* BEGIN *

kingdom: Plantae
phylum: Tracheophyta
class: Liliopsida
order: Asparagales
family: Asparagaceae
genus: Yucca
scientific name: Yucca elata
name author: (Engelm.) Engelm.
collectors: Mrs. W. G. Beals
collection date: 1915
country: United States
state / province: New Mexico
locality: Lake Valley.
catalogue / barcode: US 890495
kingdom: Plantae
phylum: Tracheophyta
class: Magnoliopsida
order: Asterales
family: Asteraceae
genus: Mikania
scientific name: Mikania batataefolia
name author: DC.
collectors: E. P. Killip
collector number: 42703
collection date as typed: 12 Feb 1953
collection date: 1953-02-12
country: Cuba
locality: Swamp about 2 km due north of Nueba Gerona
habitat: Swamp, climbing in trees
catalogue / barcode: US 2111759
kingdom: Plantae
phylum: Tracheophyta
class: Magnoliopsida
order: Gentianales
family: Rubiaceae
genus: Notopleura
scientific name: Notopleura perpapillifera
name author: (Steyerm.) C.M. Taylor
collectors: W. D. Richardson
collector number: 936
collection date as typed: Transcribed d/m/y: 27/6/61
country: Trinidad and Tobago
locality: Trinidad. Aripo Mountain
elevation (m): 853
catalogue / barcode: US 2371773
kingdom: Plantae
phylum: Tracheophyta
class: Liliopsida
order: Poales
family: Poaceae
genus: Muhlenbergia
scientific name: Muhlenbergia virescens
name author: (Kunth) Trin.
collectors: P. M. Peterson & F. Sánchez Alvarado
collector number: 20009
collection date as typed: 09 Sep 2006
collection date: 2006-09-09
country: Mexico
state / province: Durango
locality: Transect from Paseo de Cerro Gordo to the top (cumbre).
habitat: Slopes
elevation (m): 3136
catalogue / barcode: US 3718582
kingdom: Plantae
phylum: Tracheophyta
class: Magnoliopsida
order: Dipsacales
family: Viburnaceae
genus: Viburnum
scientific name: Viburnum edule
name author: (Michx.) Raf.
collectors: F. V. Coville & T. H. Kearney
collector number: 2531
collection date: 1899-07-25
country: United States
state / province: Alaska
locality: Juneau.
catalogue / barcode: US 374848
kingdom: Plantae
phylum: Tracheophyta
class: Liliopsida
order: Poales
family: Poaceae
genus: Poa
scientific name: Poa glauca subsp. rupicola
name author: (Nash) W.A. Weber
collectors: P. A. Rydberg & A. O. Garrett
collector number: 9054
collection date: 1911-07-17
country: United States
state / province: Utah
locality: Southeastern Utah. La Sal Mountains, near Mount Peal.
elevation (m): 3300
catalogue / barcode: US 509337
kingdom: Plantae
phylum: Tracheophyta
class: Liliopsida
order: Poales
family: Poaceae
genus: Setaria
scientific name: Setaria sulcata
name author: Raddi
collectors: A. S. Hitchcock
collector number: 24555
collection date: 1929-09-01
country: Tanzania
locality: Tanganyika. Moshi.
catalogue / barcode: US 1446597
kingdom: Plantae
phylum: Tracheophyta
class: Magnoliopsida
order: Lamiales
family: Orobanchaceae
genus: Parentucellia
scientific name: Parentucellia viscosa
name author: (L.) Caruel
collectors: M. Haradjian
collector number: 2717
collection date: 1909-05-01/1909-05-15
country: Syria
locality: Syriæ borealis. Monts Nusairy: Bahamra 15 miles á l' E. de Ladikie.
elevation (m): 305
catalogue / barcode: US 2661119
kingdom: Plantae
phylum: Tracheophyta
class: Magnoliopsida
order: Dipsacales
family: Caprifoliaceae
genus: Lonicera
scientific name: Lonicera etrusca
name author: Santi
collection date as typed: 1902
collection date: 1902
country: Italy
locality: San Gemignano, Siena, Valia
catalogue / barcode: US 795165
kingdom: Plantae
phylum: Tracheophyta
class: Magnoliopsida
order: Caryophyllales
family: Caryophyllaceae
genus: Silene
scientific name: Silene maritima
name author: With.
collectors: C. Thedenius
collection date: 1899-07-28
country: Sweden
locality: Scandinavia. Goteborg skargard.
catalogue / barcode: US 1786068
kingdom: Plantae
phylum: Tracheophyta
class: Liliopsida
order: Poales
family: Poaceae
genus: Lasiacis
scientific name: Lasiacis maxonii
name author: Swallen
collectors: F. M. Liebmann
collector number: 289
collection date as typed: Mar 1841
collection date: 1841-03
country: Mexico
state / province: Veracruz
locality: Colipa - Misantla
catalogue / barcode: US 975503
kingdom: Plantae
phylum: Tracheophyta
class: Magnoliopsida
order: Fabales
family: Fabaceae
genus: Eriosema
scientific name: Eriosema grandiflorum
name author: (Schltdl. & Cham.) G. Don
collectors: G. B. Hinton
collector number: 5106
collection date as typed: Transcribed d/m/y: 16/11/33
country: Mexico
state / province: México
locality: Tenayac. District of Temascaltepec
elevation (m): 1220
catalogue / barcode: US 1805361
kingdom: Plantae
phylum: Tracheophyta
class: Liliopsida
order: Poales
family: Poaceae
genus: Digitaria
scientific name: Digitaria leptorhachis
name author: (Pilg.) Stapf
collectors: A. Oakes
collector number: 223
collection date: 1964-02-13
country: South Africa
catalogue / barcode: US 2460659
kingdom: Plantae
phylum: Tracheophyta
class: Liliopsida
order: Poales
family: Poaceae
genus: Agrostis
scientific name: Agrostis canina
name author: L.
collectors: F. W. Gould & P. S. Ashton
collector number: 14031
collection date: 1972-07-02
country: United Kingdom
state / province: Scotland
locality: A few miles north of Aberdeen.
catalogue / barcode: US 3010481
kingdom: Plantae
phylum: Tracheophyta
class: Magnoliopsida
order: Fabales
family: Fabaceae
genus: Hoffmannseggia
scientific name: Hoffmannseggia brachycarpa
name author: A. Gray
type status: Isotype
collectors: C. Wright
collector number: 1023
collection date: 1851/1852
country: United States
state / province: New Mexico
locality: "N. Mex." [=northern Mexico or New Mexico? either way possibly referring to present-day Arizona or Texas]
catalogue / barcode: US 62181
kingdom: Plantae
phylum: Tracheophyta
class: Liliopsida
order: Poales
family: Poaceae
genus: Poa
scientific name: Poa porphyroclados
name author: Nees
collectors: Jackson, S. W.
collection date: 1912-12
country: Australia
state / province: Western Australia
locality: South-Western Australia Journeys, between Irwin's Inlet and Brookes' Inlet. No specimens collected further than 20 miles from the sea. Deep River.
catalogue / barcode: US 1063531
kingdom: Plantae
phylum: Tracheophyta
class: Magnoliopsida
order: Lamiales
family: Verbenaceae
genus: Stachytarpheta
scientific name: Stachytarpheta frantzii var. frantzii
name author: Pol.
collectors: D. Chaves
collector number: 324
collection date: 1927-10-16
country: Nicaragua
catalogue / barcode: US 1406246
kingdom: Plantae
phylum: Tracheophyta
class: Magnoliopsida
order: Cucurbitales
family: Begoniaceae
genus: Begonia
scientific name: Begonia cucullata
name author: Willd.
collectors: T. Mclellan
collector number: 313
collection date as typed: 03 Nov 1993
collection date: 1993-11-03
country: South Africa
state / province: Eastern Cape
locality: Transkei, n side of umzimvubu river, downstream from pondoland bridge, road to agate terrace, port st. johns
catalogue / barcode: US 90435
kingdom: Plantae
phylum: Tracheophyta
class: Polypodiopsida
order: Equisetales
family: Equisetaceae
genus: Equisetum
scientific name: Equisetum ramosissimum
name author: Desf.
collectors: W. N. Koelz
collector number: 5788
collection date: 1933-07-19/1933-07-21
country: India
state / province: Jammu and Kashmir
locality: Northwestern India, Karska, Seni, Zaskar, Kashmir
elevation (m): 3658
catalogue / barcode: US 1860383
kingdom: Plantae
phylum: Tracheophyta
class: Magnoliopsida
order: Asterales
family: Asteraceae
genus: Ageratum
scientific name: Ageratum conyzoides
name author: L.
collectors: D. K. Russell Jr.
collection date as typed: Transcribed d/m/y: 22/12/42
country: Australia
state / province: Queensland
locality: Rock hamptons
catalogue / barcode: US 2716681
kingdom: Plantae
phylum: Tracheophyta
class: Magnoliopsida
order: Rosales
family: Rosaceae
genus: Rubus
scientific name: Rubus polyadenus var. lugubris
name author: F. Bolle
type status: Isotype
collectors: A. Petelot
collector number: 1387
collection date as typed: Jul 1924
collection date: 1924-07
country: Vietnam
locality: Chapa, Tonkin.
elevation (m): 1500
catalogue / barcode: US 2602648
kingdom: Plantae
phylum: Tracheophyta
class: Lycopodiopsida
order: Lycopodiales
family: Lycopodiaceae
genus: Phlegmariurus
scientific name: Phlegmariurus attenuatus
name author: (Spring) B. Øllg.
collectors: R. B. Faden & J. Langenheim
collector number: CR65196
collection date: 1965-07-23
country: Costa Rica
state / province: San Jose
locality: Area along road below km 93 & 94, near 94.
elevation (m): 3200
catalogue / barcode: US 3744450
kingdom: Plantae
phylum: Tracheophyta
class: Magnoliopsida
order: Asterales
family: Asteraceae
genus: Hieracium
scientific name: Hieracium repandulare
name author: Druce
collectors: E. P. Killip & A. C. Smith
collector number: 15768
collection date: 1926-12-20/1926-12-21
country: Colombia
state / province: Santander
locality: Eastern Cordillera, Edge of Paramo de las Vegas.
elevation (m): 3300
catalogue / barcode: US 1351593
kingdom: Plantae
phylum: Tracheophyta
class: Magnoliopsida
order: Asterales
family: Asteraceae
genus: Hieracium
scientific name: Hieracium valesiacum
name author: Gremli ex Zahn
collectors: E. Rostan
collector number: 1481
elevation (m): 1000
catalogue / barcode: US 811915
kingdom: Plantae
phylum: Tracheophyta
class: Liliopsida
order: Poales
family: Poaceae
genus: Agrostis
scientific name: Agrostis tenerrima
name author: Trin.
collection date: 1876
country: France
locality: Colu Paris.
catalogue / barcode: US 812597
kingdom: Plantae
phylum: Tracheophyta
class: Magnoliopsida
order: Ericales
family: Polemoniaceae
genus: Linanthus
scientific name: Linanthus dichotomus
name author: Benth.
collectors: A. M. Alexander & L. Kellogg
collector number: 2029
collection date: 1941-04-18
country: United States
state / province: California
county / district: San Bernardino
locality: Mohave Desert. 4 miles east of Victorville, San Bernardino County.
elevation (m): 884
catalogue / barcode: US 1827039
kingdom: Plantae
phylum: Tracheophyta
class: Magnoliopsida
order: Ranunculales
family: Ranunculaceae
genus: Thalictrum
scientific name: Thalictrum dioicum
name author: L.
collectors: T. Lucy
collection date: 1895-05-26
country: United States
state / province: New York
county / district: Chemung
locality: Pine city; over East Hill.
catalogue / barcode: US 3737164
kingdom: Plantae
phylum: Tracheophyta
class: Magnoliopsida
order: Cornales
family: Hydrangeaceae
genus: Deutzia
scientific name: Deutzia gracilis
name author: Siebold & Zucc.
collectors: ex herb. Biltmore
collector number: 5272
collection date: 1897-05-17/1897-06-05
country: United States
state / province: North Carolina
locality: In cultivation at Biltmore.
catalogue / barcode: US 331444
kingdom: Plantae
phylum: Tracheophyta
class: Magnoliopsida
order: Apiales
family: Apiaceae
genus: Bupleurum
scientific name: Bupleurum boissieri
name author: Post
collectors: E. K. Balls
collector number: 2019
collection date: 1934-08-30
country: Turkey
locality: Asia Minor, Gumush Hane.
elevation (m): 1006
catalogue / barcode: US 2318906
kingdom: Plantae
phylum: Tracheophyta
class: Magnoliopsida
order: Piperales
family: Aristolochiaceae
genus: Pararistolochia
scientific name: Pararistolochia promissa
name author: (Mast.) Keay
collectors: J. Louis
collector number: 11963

* END *

◆ **Task directions**:
Copy out, line for line, the part of the items that opens with the line containing "family: Begoniaceae" and closes with the line containing "collector number: 1387", including both of those lines.

◆ **Completed task**:
family: Begoniaceae
genus: Begonia
scientific name: Begonia cucullata
name author: Willd.
collectors: T. Mclellan
collector number: 313
collection date as typed: 03 Nov 1993
collection date: 1993-11-03
country: South Africa
state / province: Eastern Cape
locality: Transkei, n side of umzimvubu river, downstream from pondoland bridge, road to agate terrace, port st. johns
catalogue / barcode: US 90435
kingdom: Plantae
phylum: Tracheophyta
class: Polypodiopsida
order: Equisetales
family: Equisetaceae
genus: Equisetum
scientific name: Equisetum ramosissimum
name author: Desf.
collectors: W. N. Koelz
collector number: 5788
collection date: 1933-07-19/1933-07-21
country: India
state / province: Jammu and Kashmir
locality: Northwestern India, Karska, Seni, Zaskar, Kashmir
elevation (m): 3658
catalogue / barcode: US 1860383
kingdom: Plantae
phylum: Tracheophyta
class: Magnoliopsida
order: Asterales
family: Asteraceae
genus: Ageratum
scientific name: Ageratum conyzoides
name author: L.
collectors: D. K. Russell Jr.
collection date as typed: Transcribed d/m/y: 22/12/42
country: Australia
state / province: Queensland
locality: Rock hamptons
catalogue / barcode: US 2716681
kingdom: Plantae
phylum: Tracheophyta
class: Magnoliopsida
order: Rosales
family: Rosaceae
genus: Rubus
scientific name: Rubus polyadenus var. lugubris
name author: F. Bolle
type status: Isotype
collectors: A. Petelot
collector number: 1387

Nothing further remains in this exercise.